L’actualité récente, ailleurs, nous montre bien où peut mener ceux qui choisissent le jusqu’au-boutisme. Ici, cette trêve soudaine, non voulue — forcée par une main invisible ! — peut se révéler également une chance, l’occasion aussi d’un nouveau souffle pour certains acteurs de notre vie publique qui tiennent peut-être leurs dernières cartes. A un moment où, sur le terrain, toutes tendances politiques confondues, chacun, de son côté, a pu jauger de sa force et de son ancrage réel dans son électorat respectif. Mieux que nous, ces forces-là ont dû bien sûr mesurer leurs faiblesses et leurs limites aussi: en un mot, ce que recommande leur bulletin de santé...


Commentaires

M. Rivet, je suis tout à fait d’accord avec vous à propos de « ce flou parfait, presque entretenu pourrait-on croire, devant l’absence totale d’une institution forte, au-dessus de tout soupçon, planté au sommet même de l’État. » J’ajouterai que ce « flou » est inévitable, dû au système même, les hommes n’y pouvant tout simplement rien. Il y a trop de « dysfonctionnements profonds de notre système », comme l’avait souligné Shenaz Patel dans son article d’opinion « Mise à nu … ».

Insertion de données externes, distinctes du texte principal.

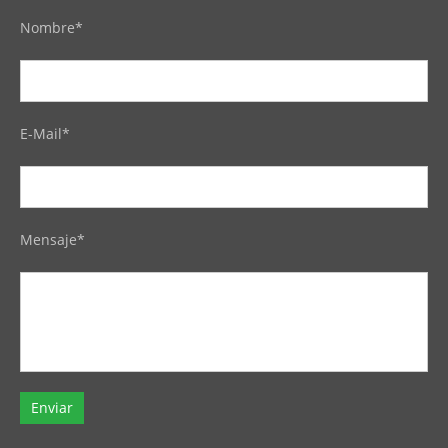
Nombre*
E-Mail*
Mensaje*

La Constitution du pays stipule dans sa toute première clause que « Mauritius shall be a sovereign democratic State which shall be known as the Republic of Mauritius ». Or, les concepts de souveraineté, de démocratie et de république, comme j’avais fait ressortir dans les commentaires à cet article, deviennent contradictoires lorsqu’ on les applique dans les faits. A Maurice, le peuple n’est pas souverain, comme dans une république, c’est le pays qui l’est. Nos dirigeants, quels qu’ils soient, ne se fichent pas mal de nos opinions, à nous les citoyens, car ils n’ont de compte à rendre qu’au pays, donc à personne, si ce n’est qu’au lobby sectaire, aux gros bras et aux menaces mafieux. Il y a aussi trop de pouvoirs entre les mains des individus à des postes constitutionnels, ce qui freine, grippe ou paralyse tout court la machinerie gouvernementale et toute initiative, innovation ou reforme. La Cour Suprême ne peut jouer son rôle de gardien des droits, les fils de la loi se trouvant pris dans de véritables nœuds gordiens. Quant à la Présidence, ce poste n’est pas plus qu’honorifique et est une nomination politique, récompense en fin de carrière avec ajustement communal en prime.

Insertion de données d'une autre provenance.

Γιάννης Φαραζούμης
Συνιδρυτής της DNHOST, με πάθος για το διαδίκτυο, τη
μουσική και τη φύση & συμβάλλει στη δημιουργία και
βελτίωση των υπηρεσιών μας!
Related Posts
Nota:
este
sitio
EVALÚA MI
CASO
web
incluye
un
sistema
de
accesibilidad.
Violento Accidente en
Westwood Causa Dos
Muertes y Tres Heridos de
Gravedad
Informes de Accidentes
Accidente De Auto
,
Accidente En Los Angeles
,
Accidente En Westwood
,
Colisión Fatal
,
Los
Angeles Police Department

Que peut-on attendre de mieux du système actuel ? A mon avis, rien. A moins que nous ne nous changions vraiment, dans notre conception et notre vision des choses et que nous ne réfléchissions vraiment sur notre nature et notre destin commun ; en un mot, à l’âme humaine elle-même - que semble lui dénier la Déclaration Universelle des Droits de l’Homme - et à sa relation à tout instant à la véritable Source de vie et sa vocation ici-bas. Tout un programme, avec, pour commencer, une révolution dans la pensée et dans le cœur, pour prendre en compte les intérêts de la grande famille humaine, sans sectarisme aucun, établir les relations interpersonnelles appropriées et élaborer un cadre de loi pour réglementer le vivre ensemble! Sera-t-on prêt à le faire ? A se débarrasser des préjugés et autres obsessions ? Pour un retour aux sources ? That’s the question…
En toutes amitiés.

Effectivement,un retour aux sources;retourner ce pays à la Grande Bretagne de sorte que le Petit Mauricien puisse aller se soigner en Angleterre.